Stored data entries:
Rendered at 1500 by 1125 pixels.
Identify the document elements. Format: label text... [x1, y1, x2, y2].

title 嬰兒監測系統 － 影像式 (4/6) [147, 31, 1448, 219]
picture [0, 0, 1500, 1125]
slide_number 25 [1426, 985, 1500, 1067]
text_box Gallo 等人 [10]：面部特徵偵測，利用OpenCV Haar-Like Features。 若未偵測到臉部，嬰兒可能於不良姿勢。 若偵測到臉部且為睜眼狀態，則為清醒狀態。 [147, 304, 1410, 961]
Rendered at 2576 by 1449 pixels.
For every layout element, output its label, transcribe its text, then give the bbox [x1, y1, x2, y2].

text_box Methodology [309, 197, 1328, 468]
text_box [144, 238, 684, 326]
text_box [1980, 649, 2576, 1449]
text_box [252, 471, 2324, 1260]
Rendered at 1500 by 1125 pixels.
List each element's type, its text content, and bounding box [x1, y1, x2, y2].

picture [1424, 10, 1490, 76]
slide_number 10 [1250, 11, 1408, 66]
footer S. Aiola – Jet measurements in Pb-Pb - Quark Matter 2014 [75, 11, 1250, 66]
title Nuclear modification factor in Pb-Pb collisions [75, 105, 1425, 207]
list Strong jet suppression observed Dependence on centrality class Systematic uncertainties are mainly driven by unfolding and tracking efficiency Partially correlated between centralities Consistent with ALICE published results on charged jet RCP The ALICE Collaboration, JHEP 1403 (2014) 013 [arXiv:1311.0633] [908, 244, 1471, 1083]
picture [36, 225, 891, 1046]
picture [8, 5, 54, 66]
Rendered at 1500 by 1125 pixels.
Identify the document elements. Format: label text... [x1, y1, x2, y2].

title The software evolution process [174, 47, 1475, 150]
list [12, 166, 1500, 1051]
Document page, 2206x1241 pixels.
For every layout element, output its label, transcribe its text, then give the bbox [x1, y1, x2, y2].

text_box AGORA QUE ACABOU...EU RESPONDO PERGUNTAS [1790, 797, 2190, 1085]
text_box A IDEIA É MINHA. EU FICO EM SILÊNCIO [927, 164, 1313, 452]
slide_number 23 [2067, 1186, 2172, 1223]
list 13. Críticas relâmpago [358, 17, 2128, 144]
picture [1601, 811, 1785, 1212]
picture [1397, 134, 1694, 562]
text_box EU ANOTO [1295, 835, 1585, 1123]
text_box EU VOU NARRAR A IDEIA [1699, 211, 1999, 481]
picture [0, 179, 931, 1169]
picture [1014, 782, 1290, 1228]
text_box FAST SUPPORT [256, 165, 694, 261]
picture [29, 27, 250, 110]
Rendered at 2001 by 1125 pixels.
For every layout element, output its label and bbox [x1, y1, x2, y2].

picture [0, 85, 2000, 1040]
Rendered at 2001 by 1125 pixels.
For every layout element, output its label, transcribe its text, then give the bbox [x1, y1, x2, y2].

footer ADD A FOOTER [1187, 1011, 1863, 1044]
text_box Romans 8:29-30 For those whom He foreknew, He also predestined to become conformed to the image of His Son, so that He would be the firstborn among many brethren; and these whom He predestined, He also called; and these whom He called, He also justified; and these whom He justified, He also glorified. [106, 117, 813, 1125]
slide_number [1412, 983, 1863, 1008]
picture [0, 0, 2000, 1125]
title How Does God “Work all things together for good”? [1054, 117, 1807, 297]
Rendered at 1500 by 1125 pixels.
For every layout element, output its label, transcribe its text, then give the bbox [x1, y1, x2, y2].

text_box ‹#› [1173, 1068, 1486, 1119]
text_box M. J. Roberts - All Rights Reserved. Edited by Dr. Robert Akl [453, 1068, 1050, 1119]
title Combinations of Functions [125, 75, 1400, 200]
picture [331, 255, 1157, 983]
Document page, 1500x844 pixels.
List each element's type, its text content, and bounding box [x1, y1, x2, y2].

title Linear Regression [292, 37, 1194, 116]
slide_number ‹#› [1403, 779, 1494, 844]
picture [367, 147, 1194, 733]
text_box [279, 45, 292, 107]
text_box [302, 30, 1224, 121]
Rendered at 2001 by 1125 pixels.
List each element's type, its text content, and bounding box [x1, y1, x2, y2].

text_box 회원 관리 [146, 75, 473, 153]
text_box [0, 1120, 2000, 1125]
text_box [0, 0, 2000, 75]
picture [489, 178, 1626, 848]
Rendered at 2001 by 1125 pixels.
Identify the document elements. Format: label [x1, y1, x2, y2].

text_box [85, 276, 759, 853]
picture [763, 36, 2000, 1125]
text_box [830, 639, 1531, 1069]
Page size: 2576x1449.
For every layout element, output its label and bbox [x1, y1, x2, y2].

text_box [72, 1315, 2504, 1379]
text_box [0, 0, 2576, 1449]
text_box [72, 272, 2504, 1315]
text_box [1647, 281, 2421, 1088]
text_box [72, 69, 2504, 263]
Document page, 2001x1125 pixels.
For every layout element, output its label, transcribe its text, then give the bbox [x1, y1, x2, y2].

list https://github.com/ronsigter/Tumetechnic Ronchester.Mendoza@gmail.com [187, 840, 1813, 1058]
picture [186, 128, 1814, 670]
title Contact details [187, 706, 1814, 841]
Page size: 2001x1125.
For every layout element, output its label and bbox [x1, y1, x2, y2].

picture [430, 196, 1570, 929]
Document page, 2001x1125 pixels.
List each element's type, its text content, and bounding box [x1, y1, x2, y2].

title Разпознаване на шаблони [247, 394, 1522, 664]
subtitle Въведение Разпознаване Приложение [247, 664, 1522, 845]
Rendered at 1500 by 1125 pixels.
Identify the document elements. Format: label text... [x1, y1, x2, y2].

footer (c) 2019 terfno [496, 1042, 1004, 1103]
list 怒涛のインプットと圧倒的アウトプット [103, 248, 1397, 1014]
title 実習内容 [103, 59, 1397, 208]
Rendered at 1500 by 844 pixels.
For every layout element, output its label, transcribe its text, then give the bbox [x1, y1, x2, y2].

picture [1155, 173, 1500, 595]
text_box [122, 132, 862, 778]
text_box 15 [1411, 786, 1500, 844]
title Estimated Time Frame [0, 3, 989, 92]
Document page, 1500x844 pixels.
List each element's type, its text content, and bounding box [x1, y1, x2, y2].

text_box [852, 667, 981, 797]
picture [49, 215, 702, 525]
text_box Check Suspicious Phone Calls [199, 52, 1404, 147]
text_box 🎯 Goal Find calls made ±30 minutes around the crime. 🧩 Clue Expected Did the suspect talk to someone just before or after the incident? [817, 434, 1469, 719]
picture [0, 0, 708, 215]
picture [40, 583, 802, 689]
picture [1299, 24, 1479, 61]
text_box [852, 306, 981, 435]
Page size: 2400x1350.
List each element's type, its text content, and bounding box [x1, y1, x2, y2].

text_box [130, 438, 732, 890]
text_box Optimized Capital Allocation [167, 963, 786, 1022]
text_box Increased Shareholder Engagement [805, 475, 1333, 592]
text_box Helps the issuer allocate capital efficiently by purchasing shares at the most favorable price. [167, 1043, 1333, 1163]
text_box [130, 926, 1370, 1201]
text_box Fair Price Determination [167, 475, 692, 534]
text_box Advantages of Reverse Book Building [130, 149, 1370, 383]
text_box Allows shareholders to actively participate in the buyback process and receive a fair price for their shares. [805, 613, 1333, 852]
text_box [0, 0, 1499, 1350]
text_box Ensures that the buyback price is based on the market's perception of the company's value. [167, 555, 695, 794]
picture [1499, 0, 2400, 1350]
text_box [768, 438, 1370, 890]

PROBLEM STATEMENT >>
Please reproduce the closing stretch of the records, from the line with "Page size: 2400x1350." through the last line, exactly as it stands.

EXERCISE OUTPUT >>
Page size: 2400x1350.
List each element's type, its text content, and bounding box [x1, y1, x2, y2].

text_box [130, 438, 732, 890]
text_box Optimized Capital Allocation [167, 963, 786, 1022]
text_box Increased Shareholder Engagement [805, 475, 1333, 592]
text_box Helps the issuer allocate capital efficiently by purchasing shares at the most favorable price. [167, 1043, 1333, 1163]
text_box [130, 926, 1370, 1201]
text_box Fair Price Determination [167, 475, 692, 534]
text_box Advantages of Reverse Book Building [130, 149, 1370, 383]
text_box Allows shareholders to actively participate in the buyback process and receive a fair price for their shares. [805, 613, 1333, 852]
text_box [0, 0, 1499, 1350]
text_box Ensures that the buyback price is based on the market's perception of the company's value. [167, 555, 695, 794]
picture [1499, 0, 2400, 1350]
text_box [768, 438, 1370, 890]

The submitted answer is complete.